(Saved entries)
════════════════

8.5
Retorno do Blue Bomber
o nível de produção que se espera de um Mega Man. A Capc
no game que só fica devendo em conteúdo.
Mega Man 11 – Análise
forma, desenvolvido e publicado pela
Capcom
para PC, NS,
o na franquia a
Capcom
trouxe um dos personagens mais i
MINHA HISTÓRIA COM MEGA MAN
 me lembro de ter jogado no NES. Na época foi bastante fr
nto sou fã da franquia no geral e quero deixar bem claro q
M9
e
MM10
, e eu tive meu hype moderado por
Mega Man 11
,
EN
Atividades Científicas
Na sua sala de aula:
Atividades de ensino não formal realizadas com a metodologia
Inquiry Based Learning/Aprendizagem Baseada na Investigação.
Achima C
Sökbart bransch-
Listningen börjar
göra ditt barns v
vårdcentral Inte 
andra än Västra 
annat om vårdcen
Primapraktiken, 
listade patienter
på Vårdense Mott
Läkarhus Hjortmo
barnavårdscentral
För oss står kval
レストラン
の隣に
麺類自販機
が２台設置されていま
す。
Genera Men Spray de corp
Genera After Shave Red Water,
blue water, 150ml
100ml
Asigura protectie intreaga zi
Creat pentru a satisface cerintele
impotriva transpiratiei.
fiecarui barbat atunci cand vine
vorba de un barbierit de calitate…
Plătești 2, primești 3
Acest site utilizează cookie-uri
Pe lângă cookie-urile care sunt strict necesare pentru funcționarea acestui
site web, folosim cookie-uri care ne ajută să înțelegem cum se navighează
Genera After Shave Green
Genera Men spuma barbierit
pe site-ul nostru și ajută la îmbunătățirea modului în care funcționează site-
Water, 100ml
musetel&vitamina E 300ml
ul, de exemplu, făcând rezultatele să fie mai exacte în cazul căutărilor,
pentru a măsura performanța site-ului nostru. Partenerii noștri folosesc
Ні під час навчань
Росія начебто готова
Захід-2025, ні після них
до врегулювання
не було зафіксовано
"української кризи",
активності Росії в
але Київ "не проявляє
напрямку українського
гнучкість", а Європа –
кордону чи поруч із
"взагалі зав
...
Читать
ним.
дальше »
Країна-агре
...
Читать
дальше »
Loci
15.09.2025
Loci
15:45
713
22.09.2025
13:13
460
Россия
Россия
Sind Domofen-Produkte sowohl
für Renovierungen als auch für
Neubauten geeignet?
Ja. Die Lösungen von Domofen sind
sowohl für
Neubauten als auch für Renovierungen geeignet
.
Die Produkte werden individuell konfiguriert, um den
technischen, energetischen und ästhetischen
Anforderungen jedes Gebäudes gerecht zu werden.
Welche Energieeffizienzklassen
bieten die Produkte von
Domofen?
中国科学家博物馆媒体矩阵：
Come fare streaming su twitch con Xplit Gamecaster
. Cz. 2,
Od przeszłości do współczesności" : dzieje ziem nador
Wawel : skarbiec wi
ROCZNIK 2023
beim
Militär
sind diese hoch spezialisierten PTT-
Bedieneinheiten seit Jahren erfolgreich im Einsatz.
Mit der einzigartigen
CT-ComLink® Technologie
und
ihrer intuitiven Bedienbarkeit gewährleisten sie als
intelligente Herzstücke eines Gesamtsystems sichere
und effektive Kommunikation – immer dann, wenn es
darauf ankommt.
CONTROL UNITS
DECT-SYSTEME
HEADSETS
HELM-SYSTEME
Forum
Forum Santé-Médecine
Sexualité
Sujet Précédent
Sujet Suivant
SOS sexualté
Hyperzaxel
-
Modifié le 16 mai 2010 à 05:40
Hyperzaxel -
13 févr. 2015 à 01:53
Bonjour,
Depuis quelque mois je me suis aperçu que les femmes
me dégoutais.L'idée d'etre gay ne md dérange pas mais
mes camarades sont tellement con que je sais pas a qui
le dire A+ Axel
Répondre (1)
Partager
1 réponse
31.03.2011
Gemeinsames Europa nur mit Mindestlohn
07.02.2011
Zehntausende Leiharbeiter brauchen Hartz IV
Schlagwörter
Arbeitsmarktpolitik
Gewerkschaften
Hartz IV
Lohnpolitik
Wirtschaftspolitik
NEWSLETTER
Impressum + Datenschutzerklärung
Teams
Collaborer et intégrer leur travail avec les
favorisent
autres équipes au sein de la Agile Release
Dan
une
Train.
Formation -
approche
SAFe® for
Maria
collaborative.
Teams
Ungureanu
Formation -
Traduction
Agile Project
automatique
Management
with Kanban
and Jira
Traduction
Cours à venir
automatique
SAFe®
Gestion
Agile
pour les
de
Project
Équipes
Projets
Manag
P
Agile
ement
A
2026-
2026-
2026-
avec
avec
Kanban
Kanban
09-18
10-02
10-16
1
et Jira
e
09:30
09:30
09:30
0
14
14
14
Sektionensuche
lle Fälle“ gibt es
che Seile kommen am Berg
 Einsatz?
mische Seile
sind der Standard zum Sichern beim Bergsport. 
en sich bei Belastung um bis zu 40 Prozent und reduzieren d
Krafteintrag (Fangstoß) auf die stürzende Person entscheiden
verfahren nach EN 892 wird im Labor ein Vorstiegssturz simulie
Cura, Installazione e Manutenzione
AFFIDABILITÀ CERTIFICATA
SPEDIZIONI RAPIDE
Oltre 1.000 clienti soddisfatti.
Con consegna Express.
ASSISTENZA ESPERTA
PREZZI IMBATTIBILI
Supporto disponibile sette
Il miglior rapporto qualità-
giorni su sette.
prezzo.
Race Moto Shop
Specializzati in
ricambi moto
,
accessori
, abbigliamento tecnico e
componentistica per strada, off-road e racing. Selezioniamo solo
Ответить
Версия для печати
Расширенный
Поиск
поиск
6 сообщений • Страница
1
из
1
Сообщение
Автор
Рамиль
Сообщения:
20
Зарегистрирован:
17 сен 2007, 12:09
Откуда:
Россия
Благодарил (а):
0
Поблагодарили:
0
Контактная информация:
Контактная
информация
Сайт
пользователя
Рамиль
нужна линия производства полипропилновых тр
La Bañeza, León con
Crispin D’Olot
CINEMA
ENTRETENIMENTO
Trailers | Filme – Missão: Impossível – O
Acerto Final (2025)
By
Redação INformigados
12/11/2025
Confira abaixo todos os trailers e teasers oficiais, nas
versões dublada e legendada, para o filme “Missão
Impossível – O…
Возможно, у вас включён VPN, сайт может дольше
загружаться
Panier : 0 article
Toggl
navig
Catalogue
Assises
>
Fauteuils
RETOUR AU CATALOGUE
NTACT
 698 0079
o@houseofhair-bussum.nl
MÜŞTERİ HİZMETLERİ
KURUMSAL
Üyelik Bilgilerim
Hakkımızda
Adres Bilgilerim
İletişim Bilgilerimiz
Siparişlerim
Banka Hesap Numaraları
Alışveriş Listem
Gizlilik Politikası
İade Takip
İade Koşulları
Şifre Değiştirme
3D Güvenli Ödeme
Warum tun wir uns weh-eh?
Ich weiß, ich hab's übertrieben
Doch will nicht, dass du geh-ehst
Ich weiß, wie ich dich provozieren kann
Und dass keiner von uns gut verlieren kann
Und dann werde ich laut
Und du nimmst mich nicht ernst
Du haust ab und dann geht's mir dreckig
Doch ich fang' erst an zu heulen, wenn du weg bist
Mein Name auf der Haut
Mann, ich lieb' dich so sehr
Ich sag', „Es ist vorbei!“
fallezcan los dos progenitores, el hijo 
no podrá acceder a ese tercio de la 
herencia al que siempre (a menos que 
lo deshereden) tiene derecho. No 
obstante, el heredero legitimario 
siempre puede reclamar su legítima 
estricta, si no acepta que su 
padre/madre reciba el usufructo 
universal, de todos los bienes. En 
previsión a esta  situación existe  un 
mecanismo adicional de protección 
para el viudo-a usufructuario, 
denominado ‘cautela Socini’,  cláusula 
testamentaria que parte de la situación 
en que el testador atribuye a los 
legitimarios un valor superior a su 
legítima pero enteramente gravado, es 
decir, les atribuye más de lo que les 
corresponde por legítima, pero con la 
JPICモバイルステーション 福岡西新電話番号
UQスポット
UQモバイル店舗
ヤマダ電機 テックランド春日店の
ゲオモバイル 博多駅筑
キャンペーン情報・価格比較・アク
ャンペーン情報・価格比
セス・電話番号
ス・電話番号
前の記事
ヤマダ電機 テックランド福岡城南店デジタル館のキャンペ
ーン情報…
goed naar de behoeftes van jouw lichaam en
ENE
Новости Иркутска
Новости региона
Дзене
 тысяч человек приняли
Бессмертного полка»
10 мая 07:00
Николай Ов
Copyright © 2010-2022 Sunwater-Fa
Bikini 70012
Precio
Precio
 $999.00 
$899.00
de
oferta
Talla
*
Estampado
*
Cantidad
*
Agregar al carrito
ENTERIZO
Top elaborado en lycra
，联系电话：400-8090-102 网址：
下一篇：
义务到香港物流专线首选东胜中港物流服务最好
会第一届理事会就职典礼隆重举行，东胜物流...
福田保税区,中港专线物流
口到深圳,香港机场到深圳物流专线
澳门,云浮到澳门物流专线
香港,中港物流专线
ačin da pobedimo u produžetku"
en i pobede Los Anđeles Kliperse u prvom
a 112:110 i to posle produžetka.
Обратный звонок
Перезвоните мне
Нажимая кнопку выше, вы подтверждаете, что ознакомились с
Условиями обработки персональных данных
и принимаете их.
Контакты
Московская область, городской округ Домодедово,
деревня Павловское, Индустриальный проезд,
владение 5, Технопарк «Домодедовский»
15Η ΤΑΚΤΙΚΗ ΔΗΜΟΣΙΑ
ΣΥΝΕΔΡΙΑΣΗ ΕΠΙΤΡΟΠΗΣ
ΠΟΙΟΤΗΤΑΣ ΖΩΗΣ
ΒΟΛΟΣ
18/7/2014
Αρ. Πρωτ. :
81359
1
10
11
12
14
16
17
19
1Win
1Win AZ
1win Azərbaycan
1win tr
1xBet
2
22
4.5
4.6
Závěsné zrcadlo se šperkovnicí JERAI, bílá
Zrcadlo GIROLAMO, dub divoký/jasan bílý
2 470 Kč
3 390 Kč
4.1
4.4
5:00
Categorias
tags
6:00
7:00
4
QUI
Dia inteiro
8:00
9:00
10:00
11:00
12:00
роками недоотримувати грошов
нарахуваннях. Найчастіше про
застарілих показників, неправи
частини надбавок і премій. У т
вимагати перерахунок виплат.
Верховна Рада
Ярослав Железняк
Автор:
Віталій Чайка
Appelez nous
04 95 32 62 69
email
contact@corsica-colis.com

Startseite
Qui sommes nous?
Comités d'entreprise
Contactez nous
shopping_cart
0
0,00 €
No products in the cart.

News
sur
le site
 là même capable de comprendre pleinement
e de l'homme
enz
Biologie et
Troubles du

════════════════

Copy exactly the lines from the top of the entries through the line with "technischen, energetischen und ästhetischen" in it, please, keeping both ends and adding nothing.

8.5
Retorno do Blue Bomber
o nível de produção que se espera de um Mega Man. A Capc
no game que só fica devendo em conteúdo.
Mega Man 11 – Análise
forma, desenvolvido e publicado pela
Capcom
para PC, NS,
o na franquia a
Capcom
trouxe um dos personagens mais i
MINHA HISTÓRIA COM MEGA MAN
 me lembro de ter jogado no NES. Na época foi bastante fr
nto sou fã da franquia no geral e quero deixar bem claro q
M9
e
MM10
, e eu tive meu hype moderado por
Mega Man 11
,
EN
Atividades Científicas
Na sua sala de aula:
Atividades de ensino não formal realizadas com a metodologia
Inquiry Based Learning/Aprendizagem Baseada na Investigação.
Achima C
Sökbart bransch-
Listningen börjar
göra ditt barns v
vårdcentral Inte 
andra än Västra 
annat om vårdcen
Primapraktiken, 
listade patienter
på Vårdense Mott
Läkarhus Hjortmo
barnavårdscentral
För oss står kval
レストラン
の隣に
麺類自販機
が２台設置されていま
す。
Genera Men Spray de corp
Genera After Shave Red Water,
blue water, 150ml
100ml
Asigura protectie intreaga zi
Creat pentru a satisface cerintele
impotriva transpiratiei.
fiecarui barbat atunci cand vine
vorba de un barbierit de calitate…
Plătești 2, primești 3
Acest site utilizează cookie-uri
Pe lângă cookie-urile care sunt strict necesare pentru funcționarea acestui
site web, folosim cookie-uri care ne ajută să înțelegem cum se navighează
Genera After Shave Green
Genera Men spuma barbierit
pe site-ul nostru și ajută la îmbunătățirea modului în care funcționează site-
Water, 100ml
musetel&vitamina E 300ml
ul, de exemplu, făcând rezultatele să fie mai exacte în cazul căutărilor,
pentru a măsura performanța site-ului nostru. Partenerii noștri folosesc
Ні під час навчань
Росія начебто готова
Захід-2025, ні після них
до врегулювання
не було зафіксовано
"української кризи",
активності Росії в
але Київ "не проявляє
напрямку українського
гнучкість", а Європа –
кордону чи поруч із
"взагалі зав
...
Читать
ним.
дальше »
Країна-агре
...
Читать
дальше »
Loci
15.09.2025
Loci
15:45
713
22.09.2025
13:13
460
Россия
Россия
Sind Domofen-Produkte sowohl
für Renovierungen als auch für
Neubauten geeignet?
Ja. Die Lösungen von Domofen sind
sowohl für
Neubauten als auch für Renovierungen geeignet
.
Die Produkte werden individuell konfiguriert, um den
technischen, energetischen und ästhetischen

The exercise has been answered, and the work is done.